Content revision data:
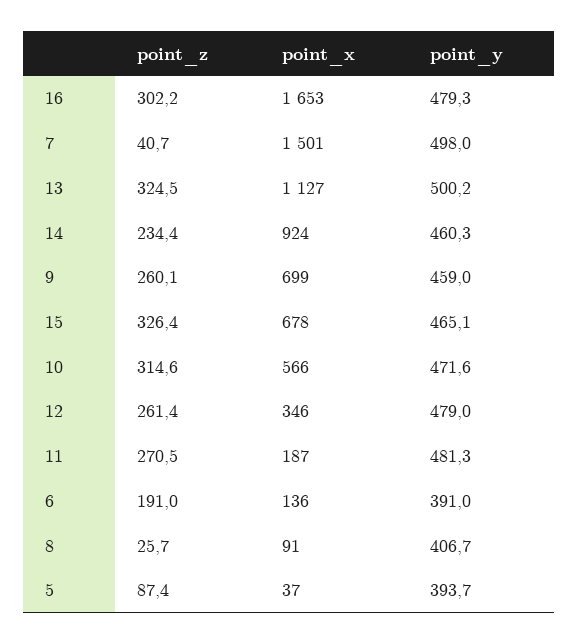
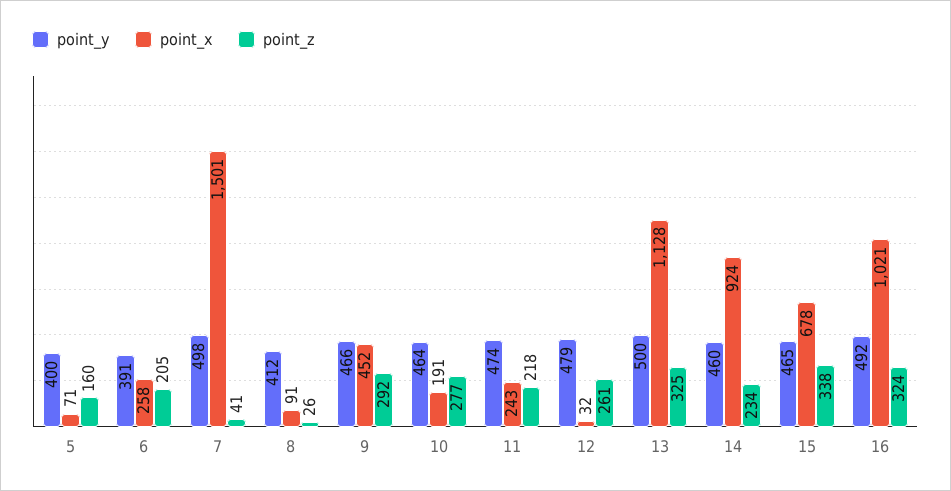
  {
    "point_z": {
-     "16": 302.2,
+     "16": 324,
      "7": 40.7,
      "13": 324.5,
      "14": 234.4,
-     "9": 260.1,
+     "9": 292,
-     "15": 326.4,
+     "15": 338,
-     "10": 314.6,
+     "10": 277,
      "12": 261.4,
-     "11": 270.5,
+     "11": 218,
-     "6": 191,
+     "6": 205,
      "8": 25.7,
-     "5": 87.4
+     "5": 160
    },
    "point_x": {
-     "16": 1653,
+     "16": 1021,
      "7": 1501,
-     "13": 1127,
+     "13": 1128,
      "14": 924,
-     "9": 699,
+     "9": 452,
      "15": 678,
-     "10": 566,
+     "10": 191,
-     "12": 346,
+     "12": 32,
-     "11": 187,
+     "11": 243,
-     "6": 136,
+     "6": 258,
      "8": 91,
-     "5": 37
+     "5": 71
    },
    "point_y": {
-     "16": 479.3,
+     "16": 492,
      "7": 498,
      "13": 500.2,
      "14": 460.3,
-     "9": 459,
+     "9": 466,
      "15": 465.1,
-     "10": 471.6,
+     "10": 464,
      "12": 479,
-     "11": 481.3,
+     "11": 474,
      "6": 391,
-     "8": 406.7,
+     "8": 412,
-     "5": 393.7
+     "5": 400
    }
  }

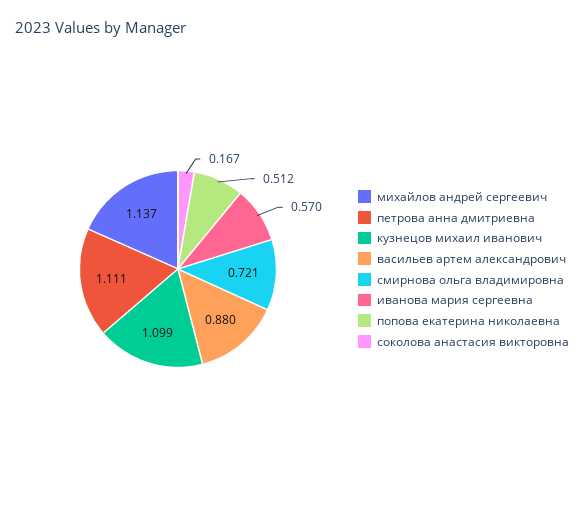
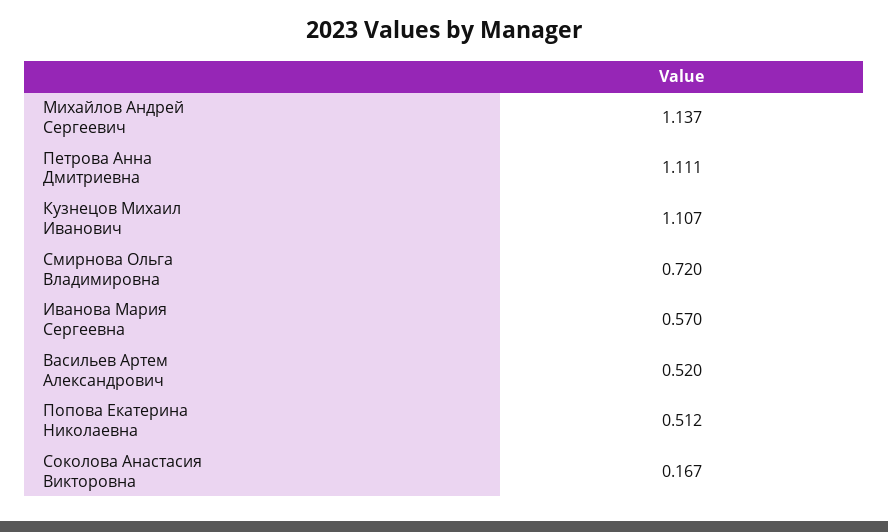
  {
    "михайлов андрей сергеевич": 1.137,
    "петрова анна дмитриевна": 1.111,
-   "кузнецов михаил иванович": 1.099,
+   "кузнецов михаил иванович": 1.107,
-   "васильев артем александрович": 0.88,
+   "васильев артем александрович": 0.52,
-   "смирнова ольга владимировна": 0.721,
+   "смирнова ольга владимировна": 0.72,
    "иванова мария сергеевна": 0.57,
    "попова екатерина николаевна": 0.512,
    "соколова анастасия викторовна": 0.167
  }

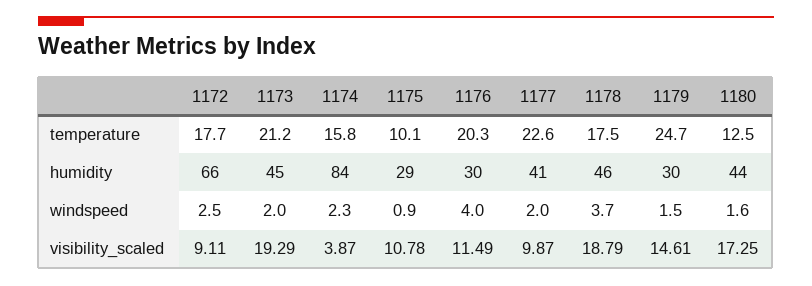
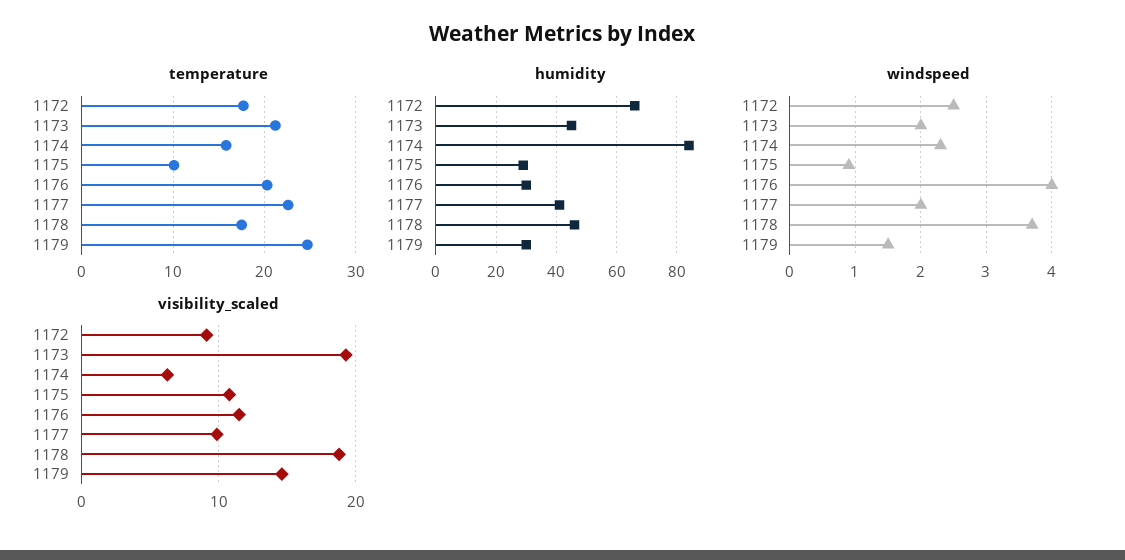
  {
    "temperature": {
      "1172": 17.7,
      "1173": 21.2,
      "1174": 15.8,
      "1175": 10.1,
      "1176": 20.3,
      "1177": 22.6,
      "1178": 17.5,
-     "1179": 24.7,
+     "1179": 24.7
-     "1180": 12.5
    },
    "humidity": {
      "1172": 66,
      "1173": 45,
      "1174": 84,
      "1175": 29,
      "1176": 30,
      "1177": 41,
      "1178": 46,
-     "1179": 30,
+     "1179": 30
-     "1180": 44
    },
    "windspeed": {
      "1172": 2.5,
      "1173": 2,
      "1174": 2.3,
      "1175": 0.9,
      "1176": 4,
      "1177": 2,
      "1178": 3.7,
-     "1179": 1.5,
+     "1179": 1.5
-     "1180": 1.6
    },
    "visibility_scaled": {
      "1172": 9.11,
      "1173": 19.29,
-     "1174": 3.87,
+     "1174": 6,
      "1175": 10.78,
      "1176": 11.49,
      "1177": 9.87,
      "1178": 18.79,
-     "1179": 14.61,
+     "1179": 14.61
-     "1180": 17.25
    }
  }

* YOUR GOAL *
Check the records above and copy each line that has the string "иванович".

* SOLVED PROBLEM *
-   "кузнецов михаил иванович": 1.099,
+   "кузнецов михаил иванович": 1.107,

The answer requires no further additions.